Monitor monitoring effectiveness through three metrics: MTTR (mean time to resolution), false positive rate, and alert fatigue score.

MTTR measures how quickly issues resolve after detection. If under-replicated partitions alert fires and resolution takes 4 hours, that's the baseline. After improving monitoring (adding context, better runbooks), MTTR should drop to under 1 hour.

False positive rate measures alerts that fire but don't require action. If 50% of consumer lag alerts are acknowledged and ignored, thresholds are too sensitive or baselines are wrong. Target: under 10% false positive rate.

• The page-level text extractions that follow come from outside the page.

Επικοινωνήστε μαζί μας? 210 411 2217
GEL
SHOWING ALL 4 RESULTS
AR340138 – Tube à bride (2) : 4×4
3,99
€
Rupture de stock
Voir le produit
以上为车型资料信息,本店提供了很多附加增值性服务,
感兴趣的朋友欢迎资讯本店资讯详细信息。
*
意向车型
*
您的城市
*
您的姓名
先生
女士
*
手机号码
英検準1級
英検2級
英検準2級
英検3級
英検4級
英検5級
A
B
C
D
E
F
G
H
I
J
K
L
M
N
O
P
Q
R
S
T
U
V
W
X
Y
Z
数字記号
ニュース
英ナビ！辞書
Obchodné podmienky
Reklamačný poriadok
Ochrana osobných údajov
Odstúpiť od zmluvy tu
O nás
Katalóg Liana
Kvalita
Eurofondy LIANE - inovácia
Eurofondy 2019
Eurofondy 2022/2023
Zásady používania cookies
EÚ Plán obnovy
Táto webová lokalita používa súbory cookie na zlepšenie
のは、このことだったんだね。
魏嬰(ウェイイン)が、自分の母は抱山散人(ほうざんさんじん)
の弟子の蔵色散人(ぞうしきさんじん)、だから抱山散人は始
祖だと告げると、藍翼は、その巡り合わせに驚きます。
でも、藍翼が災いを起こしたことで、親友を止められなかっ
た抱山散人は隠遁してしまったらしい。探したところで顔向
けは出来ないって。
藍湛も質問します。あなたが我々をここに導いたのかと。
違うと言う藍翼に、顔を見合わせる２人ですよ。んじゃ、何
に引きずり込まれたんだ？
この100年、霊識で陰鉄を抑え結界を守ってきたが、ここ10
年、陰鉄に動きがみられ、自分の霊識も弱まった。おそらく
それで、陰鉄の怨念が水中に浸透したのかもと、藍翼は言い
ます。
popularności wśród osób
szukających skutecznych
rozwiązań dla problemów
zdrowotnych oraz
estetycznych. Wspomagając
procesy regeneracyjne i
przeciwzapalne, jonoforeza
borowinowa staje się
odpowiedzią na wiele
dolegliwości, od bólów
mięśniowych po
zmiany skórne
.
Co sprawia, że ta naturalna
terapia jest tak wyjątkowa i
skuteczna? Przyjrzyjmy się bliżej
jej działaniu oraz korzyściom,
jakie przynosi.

Alert fatigue score is subjective but critical. Survey on-call engineers: do they trust alerts enough to wake up and investigate, or do they assume alerts are noise? High trust indicates good alerting. Low trust indicates alert fatigue from too many false positives.

The Path Forward

Kafka monitoring shifts from collecting all metrics to understanding the ten that matter. Under-replicated partitions, consumer lag trends, cluster resource utilization—these reveal health or problems. Everything else is diagnostic detail for investigations, not baseline monitoring.

Conduktor provides unified monitoring across all Kafka clusters with consumer lag tracking, topic health scores, and alerting on trends instead of absolute values. Teams gain visibility into what's broken and why, not just dashboards full of numbers.

If you can't answer "is my Kafka cluster healthy?" in under 30 seconds, the problem isn't your cluster—it's your monitoring.